Psalm 119 is generally known for being (very!) long and for (almost) every verse referring to God’s Word in some way. What may not be as readily apparent, though, is that this psalm speaks a lot about affliction and suffering. Here are the verses from Psalm 119 which mention affliction, followed by some thoughts about how these truths re-shape my perspective (and hopefully yours too!) on suffering.

67 Before I was afflicted I went astray,
but now I keep your word.

Affliction is sometimes God’s tool to correct me, to corral me back onto the path of truth, to get me “in line with the truths of the Gospel” (Gal. 2:14). Though I may experience consequences for my sin, which also serve as corrective measures, affliction is not merely punishment but is actually an indication of my status as a child of God–God disciplines those who are His own children (Hebrews 12:6-8).

71 It is good for me that I was afflicted,
that I might learn your statutes.

Affliction can be a good thing for me, when it results in learning and growth. My natural human response is to avoid difficulty and to want to immediately get out of affliction when it happens; but when I allow affliction to push me toward God, it can be a very good thing.

75 I know, O LORD, that your rules are righteous,
and that in faithfulness you have afflicted me.

Though some affliction is the result of my own sin or the reality of living in a broken and fallen world, some of it comes directly from the hand of God. He is more concerned with my holiness than my happiness, therefore it is an act of faithful love and grace that moves Him to bring affliction into my life in order to shape me further into His likeness.

Information provided:

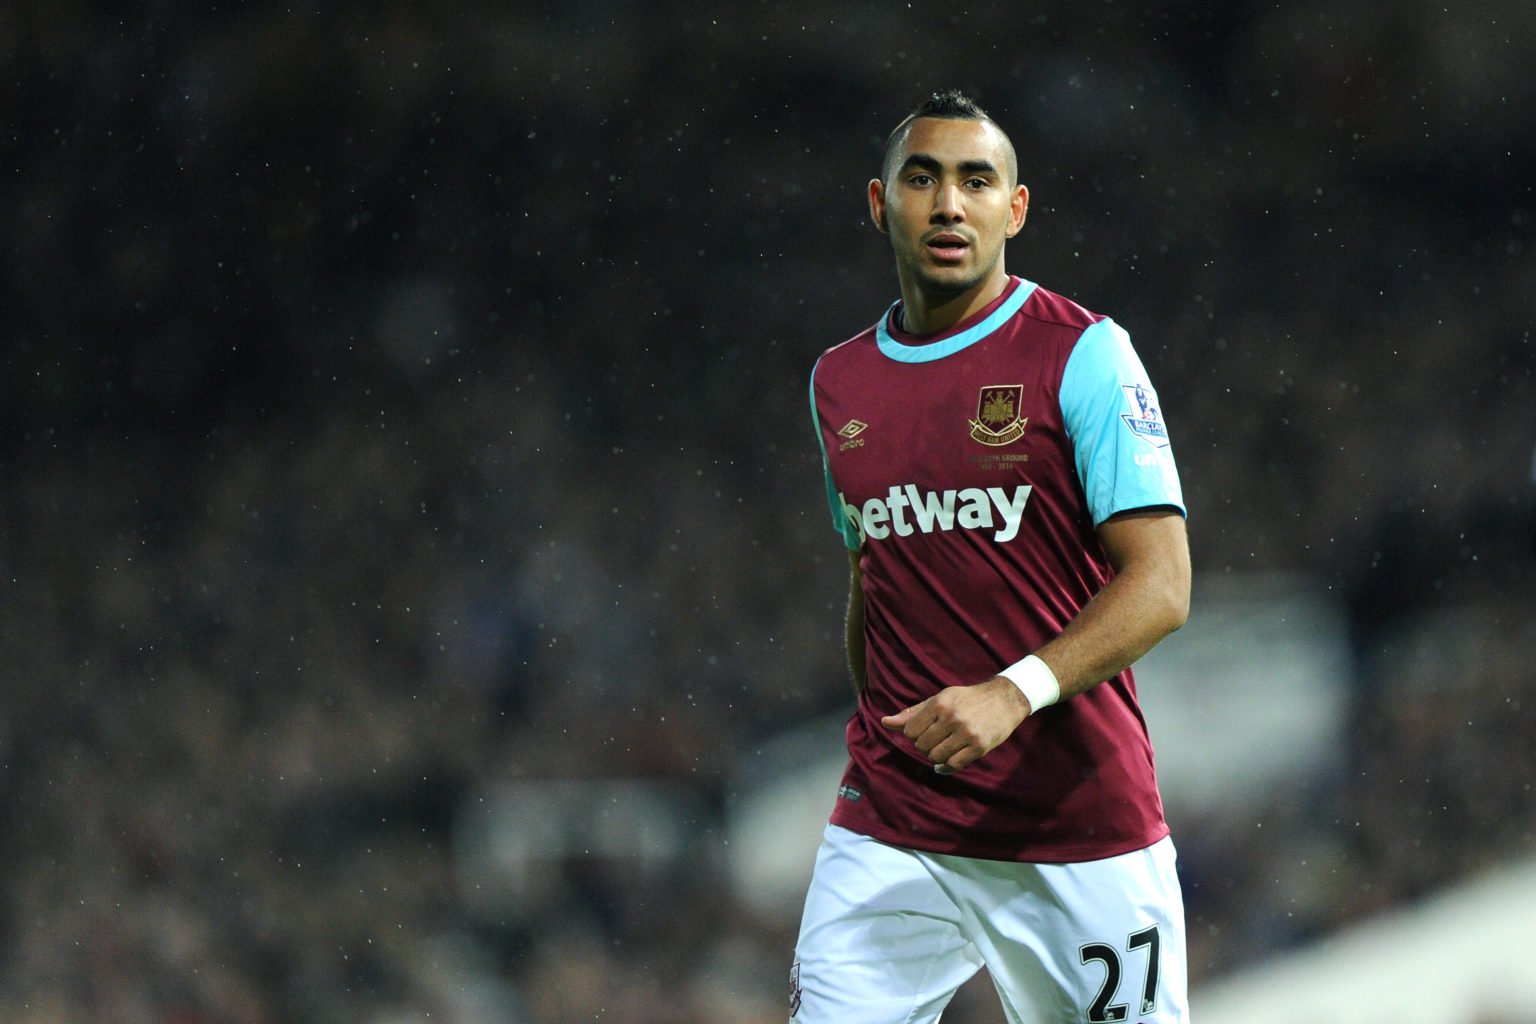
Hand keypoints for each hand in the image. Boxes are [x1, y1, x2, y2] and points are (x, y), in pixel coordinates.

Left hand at [880, 677, 1032, 774]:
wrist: (1005, 699)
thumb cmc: (967, 699)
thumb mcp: (939, 699)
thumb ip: (912, 713)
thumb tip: (885, 722)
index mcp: (940, 704)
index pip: (910, 731)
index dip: (914, 734)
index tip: (923, 731)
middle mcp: (952, 718)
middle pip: (922, 746)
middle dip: (925, 746)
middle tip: (935, 739)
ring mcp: (967, 734)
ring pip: (936, 757)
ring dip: (936, 756)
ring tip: (943, 747)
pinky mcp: (980, 747)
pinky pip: (954, 765)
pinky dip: (946, 767)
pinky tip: (948, 760)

Work request A:
In the Psalm 119 reflection, which verse number begins with "It is good for me that I was afflicted"?
Work request B:
Continue the Psalm 119 reflection from its final sentence.

Exercise output A:
Verse 71.

Exercise output B:
92 If your law had not been my delight,
I would have perished in my affliction.

God’s Word is what gives me perspective in the midst of affliction. When I delight in God’s Word, I constantly take it in and let it rule my thoughts and emotions—even in times of affliction. If God’s Word is not ruling my thoughts and emotions in the midst of affliction, that affliction will get the best of me.

107 I am severely afflicted;
give me life, O LORD, according to your word!

My hope and life is rooted in God and in His Word. Affliction can drive me to seek hope and life in God, or it can drive me to seek hope and life elsewhere. I must be convinced that Life is ONLY found in God; otherwise affliction will push me away from Him toward idols.

Measured by His Mercy

Ian Nagata, a good friend and brother who is serving the Lord in Japan, wrote a song that has ministered to my heart many times since I first heard him share that song in our church. The words of the chorus are:

Even in the waiting

Beauty’s ever breaking

Though all hope be fading

Suffering is shaping

Through the devastation

Hides a true salvation

Measured by Your mercy 

Working all for good

I appreciate the raw honesty and struggle expressed in Ian’s song, but even more I appreciate the strong sense of hope that underlies these words. As a child of God, I am certainly not exempt from hardship or suffering or loss, but suffering will not have the final word in my life. God is at work, sovereignly shaping my heart (and Ian’s heart) through the suffering that He brings our way.

The difficulties we face are not just randomly dumped on us; instead, they have been measured by God’s mercy. I love that line–“measured by Your mercy”! All that I face is “measured,” it is precisely what is needed–not too much or too little–in order to bring about the good that God has designed. And it is God’s mercy that measures my suffering–not His judgment. It comes from His heart of kindness toward me, even when it is a “severe mercy” that corrects and shapes and purifies.

Thank you, Ian, for ministering to me–and many others–through your music. And thank You, Father, for measuring out exactly what I need in this season where everything seems hard and I’m tempted to despair.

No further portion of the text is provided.